The impact of fires cannot be simply categorized as good or bad; it all depends on the perspective. As with many ecological phenomena, it is a matter of balance. Fires play a role in the natural cycle of forests, facilitating the regeneration and sustenance of certain species. While they may bring destruction, they also create opportunities for new life and support the intricate web of life in ecosystems.
How to reconstruct the history of the fires of the last centuries
While detailed records of fires in Canada only exist from the 1960s onwards, scientists have found a way to piece together the fire history of the past few centuries. By examining the age of trees within the boreal forest, valuable information about the occurrence and frequency of fires can be obtained.

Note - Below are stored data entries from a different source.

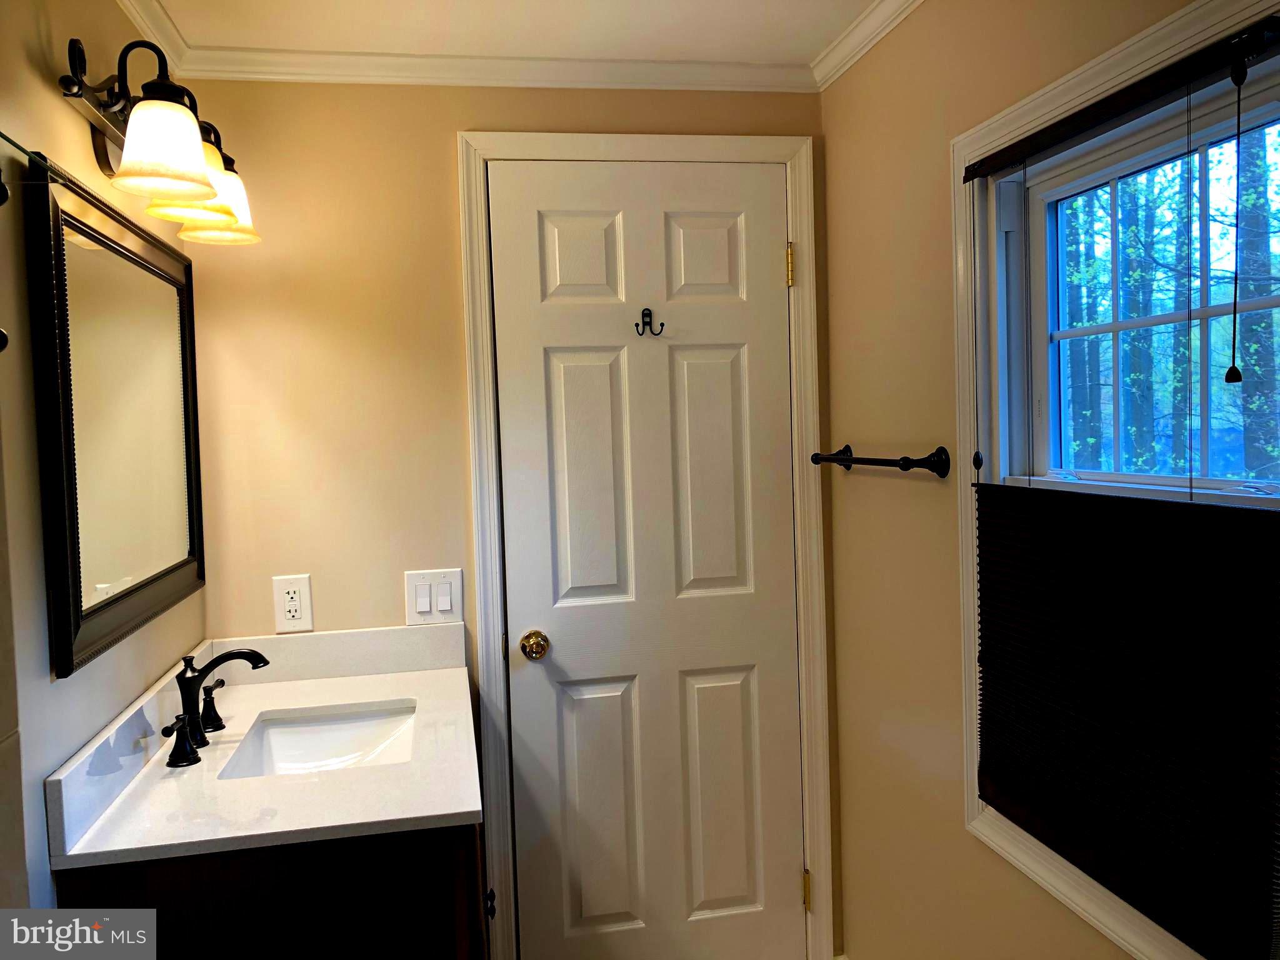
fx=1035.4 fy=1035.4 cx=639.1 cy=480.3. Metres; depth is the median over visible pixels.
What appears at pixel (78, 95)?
vanity light
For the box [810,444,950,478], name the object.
towel bar
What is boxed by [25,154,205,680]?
mirror
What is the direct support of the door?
in the door frame
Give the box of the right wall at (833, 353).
[821,0,1278,959]
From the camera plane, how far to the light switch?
2.41 m
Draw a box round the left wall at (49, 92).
[0,0,208,926]
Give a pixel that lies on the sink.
(311, 730)
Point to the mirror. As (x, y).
(70, 504)
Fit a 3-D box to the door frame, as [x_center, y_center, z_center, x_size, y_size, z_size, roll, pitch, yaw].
[0.028,0.253,2.533,0.839,2.154,0.057,-2,3,-11]
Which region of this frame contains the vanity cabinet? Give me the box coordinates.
[55,820,488,959]
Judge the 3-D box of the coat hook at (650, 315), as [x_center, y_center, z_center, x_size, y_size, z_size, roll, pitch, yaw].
[0.024,-0.375,2.457,0.062,0.068,0.044,-2,3,-11]
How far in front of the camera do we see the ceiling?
2.20 m
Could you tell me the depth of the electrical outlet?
2.35 m
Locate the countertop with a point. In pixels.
(345, 697)
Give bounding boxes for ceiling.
[130,0,891,65]
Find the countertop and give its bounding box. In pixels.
[46,624,483,869]
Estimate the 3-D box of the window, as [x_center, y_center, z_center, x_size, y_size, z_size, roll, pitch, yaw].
[0.723,0.050,1.438,0.128,1.311,0.953,-2,3,-11]
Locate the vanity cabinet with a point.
(229, 883)
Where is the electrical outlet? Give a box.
[271,573,313,631]
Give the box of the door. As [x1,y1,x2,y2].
[490,163,803,959]
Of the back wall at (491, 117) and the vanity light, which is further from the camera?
the back wall at (491, 117)
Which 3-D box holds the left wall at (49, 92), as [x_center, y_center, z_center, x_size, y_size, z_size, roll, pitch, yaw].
[-0.785,0.257,0.876,0.125,2.360,3.048,-2,3,-11]
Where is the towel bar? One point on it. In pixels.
(905, 458)
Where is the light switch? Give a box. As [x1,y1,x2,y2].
[404,568,463,624]
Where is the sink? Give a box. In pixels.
[218,701,421,778]
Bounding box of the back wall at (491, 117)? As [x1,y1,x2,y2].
[172,79,844,959]
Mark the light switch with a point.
(449, 606)
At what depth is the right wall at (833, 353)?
2.15 m
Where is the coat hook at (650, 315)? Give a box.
[634,308,664,336]
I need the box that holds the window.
[953,0,1279,959]
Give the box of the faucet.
[158,646,271,768]
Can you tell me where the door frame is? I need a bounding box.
[458,128,831,956]
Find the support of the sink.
in the countertop
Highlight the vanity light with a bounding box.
[56,36,261,245]
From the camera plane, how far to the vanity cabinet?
1.51 m
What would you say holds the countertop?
on the vanity cabinet
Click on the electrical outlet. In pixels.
(290, 595)
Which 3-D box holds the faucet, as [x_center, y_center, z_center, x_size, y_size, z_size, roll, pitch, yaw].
[-0.757,0.390,1.880,0.163,0.177,0.361,-2,3,-11]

Fires are the primary natural disturbance in the boreal forest ecosystem. By studying the age of the oldest trees that have not been subject to logging, researchers can determine the most recent time the forest experienced a fire. This method allows for the reconstruction of fire patterns and provides insights into the historical dynamics of fire occurrence in the region.
A downward trend in burnt areas over the past few centuries
In a comprehensive meta-analysis, we examined 16 independent studies that utilized the tree age method to reconstruct fire history in various regions of the North American boreal forest, spanning from Alaska to Quebec. The collective findings of these studies are remarkable: the extent of fire activity in North American boreal forests was considerably higher 150 years ago compared to the present day. Analyzing data from the period between 1700 and 1850, we observed that annual burned areas were two to more than ten times larger than what has been recorded in the last four decades.

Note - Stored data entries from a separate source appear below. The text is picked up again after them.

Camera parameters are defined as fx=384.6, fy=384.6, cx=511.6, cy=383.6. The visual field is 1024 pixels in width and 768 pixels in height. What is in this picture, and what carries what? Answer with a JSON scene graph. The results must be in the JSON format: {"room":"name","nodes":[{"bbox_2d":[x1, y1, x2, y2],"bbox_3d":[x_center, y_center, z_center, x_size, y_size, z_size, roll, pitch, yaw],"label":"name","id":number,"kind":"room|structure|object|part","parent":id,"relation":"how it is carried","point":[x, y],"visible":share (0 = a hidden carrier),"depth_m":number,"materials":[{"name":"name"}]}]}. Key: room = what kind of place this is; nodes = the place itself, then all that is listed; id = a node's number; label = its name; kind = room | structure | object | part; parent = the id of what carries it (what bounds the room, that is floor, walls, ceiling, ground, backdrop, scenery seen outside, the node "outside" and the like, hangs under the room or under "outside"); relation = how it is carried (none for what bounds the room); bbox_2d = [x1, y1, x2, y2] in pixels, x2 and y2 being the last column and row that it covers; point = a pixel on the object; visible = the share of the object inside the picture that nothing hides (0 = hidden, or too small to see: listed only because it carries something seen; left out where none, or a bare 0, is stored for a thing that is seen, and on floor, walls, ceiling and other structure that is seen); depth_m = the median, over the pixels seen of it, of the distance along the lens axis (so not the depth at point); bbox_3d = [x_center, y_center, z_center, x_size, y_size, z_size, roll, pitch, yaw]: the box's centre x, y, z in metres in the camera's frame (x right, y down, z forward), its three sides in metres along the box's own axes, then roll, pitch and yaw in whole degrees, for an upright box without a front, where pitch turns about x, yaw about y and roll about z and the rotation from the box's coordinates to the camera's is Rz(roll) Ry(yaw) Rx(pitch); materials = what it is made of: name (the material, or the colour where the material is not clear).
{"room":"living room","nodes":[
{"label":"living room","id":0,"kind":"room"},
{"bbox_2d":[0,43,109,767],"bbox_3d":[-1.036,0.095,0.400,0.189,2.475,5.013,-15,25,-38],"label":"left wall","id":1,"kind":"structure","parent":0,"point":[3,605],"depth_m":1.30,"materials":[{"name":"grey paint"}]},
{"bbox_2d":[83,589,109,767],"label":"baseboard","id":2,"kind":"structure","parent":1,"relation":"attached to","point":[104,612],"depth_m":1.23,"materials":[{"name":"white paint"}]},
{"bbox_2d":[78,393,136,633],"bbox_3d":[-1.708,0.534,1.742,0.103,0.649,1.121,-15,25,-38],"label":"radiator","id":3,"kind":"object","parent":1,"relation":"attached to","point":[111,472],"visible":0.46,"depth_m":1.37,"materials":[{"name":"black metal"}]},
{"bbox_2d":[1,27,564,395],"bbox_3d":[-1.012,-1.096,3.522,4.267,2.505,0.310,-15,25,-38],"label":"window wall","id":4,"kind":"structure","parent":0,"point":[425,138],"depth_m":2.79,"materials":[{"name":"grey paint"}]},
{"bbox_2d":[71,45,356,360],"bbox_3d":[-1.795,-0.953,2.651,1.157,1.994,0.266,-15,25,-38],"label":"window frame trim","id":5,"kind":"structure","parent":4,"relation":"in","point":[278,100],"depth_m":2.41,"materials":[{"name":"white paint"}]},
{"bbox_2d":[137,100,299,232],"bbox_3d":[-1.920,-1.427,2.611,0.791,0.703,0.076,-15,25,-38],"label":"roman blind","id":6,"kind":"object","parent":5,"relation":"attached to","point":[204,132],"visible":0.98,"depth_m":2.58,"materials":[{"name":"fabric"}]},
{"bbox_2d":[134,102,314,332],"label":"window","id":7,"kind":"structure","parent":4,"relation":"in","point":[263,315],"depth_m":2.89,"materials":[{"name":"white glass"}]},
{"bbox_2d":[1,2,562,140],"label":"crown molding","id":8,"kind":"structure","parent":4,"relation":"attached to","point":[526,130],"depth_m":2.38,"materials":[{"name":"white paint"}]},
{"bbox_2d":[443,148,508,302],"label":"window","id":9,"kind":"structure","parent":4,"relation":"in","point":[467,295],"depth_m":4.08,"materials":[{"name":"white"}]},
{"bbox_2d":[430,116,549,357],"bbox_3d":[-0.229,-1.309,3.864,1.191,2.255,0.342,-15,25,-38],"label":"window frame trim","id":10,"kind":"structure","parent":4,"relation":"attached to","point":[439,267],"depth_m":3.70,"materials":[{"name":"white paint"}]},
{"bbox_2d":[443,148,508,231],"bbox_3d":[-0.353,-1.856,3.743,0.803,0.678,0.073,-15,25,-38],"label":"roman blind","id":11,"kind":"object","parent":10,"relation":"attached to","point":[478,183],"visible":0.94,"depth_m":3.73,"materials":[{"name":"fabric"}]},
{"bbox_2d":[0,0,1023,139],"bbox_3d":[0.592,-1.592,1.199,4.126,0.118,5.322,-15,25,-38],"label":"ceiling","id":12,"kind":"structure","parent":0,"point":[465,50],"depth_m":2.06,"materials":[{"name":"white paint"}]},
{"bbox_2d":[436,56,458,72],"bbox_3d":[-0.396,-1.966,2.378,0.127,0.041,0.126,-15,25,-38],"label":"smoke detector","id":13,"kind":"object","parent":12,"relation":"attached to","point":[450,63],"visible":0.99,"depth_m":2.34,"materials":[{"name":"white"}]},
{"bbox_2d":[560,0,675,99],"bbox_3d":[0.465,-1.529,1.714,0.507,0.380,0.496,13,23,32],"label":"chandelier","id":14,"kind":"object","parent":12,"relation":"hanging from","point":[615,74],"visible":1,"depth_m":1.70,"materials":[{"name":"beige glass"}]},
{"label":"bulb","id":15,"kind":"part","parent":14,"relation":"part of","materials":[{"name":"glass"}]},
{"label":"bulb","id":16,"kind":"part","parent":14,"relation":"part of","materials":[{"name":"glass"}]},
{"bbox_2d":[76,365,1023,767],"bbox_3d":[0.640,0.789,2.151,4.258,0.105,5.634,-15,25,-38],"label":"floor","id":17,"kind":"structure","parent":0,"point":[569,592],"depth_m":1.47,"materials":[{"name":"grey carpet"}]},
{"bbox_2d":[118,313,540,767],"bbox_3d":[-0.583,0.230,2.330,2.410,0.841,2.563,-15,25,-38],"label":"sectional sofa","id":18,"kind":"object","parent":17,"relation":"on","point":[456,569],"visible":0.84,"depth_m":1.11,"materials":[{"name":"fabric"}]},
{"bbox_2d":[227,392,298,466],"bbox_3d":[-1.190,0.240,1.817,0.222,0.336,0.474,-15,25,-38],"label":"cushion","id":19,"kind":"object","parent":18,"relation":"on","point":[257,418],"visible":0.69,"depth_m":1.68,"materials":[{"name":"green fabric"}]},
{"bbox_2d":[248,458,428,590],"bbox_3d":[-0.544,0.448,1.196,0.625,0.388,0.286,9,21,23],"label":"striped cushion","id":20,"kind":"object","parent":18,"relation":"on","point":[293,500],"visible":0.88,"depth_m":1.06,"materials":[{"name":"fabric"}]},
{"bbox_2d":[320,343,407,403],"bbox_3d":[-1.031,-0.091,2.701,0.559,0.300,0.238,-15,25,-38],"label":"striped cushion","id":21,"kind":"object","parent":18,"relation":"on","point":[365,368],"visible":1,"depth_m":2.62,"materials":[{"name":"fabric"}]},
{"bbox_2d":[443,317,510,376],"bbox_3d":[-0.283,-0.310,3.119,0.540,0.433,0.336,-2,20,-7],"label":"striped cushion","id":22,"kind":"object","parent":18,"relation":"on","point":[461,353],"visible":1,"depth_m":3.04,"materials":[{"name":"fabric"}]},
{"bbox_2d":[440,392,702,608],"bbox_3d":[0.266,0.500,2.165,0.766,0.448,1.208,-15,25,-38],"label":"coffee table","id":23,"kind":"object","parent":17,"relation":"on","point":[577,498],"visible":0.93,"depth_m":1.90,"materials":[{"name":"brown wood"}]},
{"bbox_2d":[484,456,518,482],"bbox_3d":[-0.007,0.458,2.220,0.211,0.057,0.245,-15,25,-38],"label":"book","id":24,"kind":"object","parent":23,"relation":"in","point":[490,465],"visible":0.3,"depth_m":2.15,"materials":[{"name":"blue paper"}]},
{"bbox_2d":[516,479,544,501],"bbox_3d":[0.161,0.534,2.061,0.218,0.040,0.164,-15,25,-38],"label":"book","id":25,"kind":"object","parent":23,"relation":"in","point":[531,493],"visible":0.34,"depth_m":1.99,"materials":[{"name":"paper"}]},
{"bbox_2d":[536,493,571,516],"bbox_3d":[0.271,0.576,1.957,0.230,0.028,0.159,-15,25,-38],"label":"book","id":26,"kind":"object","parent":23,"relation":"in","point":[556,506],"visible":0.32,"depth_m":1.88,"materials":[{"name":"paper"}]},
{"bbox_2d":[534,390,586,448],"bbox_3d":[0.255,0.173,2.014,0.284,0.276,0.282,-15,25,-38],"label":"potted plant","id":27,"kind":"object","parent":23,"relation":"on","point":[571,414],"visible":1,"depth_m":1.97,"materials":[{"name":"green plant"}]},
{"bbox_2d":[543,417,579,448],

The reasons behind this long-term downward trend are not yet fully understood in the current state of research. However, climate emerges as one of the potential factors. The period from 1700 to 1850 coincided with the end of the Little Ice Age, characterized by colder temperatures. This period likely also experienced drier conditions, making the forests more susceptible to fires. While climate is a significant suspect, further investigation is required to unravel the complex interplay of factors influencing fire patterns in the boreal forest.
Another potential factor contributing to the decrease in forest fires is changes in vegetation flammability. The forestry industry’s logging activities during the 20th century may have altered the composition of forests, resulting in less flammable vegetation. Additionally, advancements in firefighting technologies and increased financial resources allocated to fire suppression efforts throughout the 20th century could have played a role in reducing fire occurrence. The introduction of water bomber planes in the 1970s, for instance, marked a significant milestone in fire suppression capabilities. These policies and resources likely contributed to the decline in fires observed in certain regions. However, it is important to continue studying and understanding the intricate dynamics between vegetation, human activities, and firefighting efforts to gain a comprehensive perspective on the factors influencing fire patterns in the boreal forest.
Nevertheless, there was already a decline in fires during the 19th century, a period preceding significant human influence on the North American boreal forest environment. This suggests that climate factors played a more prominent role in the reduction of fires, with human impacts later overlaying these natural dynamics. It is crucial to further investigate these questions and acquire new research insights. Gaining a better understanding of the historical patterns of fire occurrence allows us to anticipate and predict future scenarios in light of climate change. By unraveling the complex interplay between climate, human activities, and fire behavior, we can better prepare for the challenges that lie ahead.